In-situ SEM evaluation of single-nanowire response in CuO–Cu₂O–ZnO nanowire arrays for infrared energy harvesting
摘要
Copper and zinc oxides (CuO, Cu2O, ZnO) are semiconductors with p-type and n-type conductivity, respectively, which have attracted attention as perspective materials for the research and development of p-n junction-based devices. Their low cost and abundance are ideal for applications in electronics and solar radiation sensing and harvesting. Most research involving these materials has been focused on UV-VIS photodetectors and solar cells, as well as p-n junction-based diodes. However, less attention has been paid to thermoelectric applications or the detection/energy harvesting of infrared radiation, which constitutes a significant part of the solar spectrum. In this work, electrical properties and the unbiased response to infrared radiation of CuO-Cu2O-ZnO heterojunction nanowires are studied.
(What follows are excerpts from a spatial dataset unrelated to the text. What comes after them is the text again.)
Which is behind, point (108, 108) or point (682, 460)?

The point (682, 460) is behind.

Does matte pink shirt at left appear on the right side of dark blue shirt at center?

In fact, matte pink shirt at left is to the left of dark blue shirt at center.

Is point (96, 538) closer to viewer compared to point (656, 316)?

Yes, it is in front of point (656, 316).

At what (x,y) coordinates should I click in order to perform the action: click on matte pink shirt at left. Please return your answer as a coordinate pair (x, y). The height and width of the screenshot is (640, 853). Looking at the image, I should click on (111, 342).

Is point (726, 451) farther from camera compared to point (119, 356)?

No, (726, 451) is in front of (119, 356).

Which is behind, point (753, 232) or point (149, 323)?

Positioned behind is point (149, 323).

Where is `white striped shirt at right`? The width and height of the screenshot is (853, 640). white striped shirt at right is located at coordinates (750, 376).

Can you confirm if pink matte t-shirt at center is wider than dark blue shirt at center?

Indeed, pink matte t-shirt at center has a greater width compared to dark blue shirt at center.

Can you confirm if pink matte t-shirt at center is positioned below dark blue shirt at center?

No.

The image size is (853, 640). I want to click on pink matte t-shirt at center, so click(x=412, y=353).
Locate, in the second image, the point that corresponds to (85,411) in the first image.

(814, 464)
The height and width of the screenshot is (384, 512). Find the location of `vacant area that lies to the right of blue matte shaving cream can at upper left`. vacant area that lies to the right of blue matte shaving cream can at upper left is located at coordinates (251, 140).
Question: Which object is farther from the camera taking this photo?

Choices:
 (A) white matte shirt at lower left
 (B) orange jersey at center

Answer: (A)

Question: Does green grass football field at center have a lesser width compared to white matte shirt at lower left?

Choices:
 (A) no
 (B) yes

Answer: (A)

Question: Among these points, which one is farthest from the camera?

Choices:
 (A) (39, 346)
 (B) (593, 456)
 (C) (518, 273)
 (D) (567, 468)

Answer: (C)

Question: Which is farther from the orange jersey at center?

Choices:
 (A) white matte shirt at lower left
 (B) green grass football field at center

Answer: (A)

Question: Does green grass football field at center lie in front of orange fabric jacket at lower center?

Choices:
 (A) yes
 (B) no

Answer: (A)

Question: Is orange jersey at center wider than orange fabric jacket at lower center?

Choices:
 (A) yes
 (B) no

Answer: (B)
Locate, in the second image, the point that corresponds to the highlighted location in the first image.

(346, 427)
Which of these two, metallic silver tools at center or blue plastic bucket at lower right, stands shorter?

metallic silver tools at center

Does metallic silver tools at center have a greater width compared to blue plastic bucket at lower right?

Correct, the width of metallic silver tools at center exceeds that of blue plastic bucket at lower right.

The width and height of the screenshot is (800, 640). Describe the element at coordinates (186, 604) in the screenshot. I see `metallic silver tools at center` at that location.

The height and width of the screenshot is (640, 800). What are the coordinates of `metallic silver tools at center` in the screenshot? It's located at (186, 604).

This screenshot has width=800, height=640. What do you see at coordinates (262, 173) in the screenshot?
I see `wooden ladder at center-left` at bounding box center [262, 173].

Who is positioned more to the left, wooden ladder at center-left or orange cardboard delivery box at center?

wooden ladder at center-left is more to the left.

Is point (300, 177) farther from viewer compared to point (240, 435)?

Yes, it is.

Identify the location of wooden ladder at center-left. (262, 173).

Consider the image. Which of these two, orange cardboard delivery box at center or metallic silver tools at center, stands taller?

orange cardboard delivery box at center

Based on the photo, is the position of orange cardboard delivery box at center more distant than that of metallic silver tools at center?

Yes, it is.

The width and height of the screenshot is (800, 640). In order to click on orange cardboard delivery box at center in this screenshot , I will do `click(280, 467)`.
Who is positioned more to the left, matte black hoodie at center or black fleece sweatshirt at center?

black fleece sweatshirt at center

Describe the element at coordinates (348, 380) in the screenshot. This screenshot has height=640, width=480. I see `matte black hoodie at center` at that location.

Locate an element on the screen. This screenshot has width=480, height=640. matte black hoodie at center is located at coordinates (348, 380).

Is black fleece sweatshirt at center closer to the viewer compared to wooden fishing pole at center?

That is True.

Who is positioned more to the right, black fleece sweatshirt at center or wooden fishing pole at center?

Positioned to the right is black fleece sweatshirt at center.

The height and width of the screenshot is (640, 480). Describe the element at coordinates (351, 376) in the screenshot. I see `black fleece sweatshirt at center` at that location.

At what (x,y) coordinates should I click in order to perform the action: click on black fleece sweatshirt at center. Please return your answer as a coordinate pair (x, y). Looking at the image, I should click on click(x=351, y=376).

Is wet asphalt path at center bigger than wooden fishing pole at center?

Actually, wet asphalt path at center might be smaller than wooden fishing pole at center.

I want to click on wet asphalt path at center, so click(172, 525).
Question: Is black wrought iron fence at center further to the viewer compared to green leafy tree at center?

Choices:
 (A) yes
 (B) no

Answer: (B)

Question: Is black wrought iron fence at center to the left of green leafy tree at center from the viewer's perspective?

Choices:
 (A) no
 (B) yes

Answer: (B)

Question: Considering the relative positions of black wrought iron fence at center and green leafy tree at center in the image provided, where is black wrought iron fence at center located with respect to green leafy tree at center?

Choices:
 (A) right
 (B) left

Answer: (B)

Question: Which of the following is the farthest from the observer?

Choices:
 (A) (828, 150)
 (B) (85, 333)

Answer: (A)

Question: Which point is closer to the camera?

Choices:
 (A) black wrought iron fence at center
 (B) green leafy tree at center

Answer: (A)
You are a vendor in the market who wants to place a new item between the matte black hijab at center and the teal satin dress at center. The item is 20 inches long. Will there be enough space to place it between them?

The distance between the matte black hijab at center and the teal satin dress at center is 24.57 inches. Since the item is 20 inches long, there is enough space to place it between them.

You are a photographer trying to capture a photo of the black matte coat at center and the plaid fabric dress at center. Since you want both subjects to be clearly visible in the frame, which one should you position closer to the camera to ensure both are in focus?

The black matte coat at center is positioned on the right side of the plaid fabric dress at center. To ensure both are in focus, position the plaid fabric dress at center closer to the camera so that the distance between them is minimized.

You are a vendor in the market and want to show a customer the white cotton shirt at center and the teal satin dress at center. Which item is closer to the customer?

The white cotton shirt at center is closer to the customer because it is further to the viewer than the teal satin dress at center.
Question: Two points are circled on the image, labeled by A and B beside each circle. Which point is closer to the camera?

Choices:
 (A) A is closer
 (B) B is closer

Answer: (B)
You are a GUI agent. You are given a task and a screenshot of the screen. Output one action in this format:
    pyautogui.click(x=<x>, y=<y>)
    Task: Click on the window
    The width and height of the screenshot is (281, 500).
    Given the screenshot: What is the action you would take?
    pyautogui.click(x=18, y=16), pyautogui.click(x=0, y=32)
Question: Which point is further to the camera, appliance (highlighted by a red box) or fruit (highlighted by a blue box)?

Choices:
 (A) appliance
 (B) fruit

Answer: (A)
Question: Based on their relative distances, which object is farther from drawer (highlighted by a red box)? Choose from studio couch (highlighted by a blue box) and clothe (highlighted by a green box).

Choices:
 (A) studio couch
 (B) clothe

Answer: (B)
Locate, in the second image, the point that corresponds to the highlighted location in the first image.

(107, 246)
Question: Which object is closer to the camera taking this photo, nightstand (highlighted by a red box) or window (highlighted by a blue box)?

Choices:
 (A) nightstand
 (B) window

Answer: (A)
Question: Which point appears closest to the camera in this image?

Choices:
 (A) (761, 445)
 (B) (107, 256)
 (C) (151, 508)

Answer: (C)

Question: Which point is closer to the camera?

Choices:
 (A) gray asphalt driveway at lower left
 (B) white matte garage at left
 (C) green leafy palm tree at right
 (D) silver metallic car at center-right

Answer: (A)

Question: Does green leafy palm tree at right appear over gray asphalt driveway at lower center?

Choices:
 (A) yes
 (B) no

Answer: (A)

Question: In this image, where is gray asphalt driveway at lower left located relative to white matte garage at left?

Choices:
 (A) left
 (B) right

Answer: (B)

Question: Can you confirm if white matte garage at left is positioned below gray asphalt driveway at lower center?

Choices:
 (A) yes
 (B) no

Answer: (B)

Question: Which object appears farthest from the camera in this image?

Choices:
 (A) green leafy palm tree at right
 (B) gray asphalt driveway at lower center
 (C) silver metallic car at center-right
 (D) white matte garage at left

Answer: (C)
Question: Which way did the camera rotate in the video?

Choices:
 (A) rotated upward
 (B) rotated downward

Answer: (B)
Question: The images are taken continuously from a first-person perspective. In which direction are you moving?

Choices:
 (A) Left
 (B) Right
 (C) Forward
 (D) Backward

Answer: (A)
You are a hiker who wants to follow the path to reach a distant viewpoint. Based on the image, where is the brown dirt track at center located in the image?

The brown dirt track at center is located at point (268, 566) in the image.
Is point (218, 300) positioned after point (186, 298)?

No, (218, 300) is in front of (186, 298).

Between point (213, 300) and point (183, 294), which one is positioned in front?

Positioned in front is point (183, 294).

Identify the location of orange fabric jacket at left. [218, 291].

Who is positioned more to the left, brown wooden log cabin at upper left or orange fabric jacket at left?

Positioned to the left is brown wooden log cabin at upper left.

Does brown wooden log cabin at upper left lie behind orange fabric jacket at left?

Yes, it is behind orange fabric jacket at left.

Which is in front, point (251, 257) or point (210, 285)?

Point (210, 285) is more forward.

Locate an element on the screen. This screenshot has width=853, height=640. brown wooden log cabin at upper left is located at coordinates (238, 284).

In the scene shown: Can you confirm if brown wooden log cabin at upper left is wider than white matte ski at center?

The vertically arranged CuO-Cu2O-ZnO nanowire arrays were synthesized directly on copper substrates using a combined thermal oxidation/thermal evaporation method and studied in-situ inside a scanning electron microscope using nanomanipulation techniques. The nanowires were found to exhibit diode-like behavior, indicating the presence of a p-n junction. Furthermore, a pronounced unbiased response to infrared radiation was observed and attributed to the photo-thermoelectrical effect. The estimated Seebeck coefficient, power factor, and responsivity of the CuO-Cu2O-ZnO heterojunction nanowires were 120 µV/K, 18 nW/mK2, and 150 mA/W respectively. The absorbance capabilities of the material widen the potential for applications in effective harvesting of the full spectrum of solar energy. Additionally, the material furthers the development of nano-power generators operating at low-temperature differences of a few degrees Celsius, which may be favorable for a wide range of applications, like wearable electronics, Internet-of-Things, environmental and health sensors.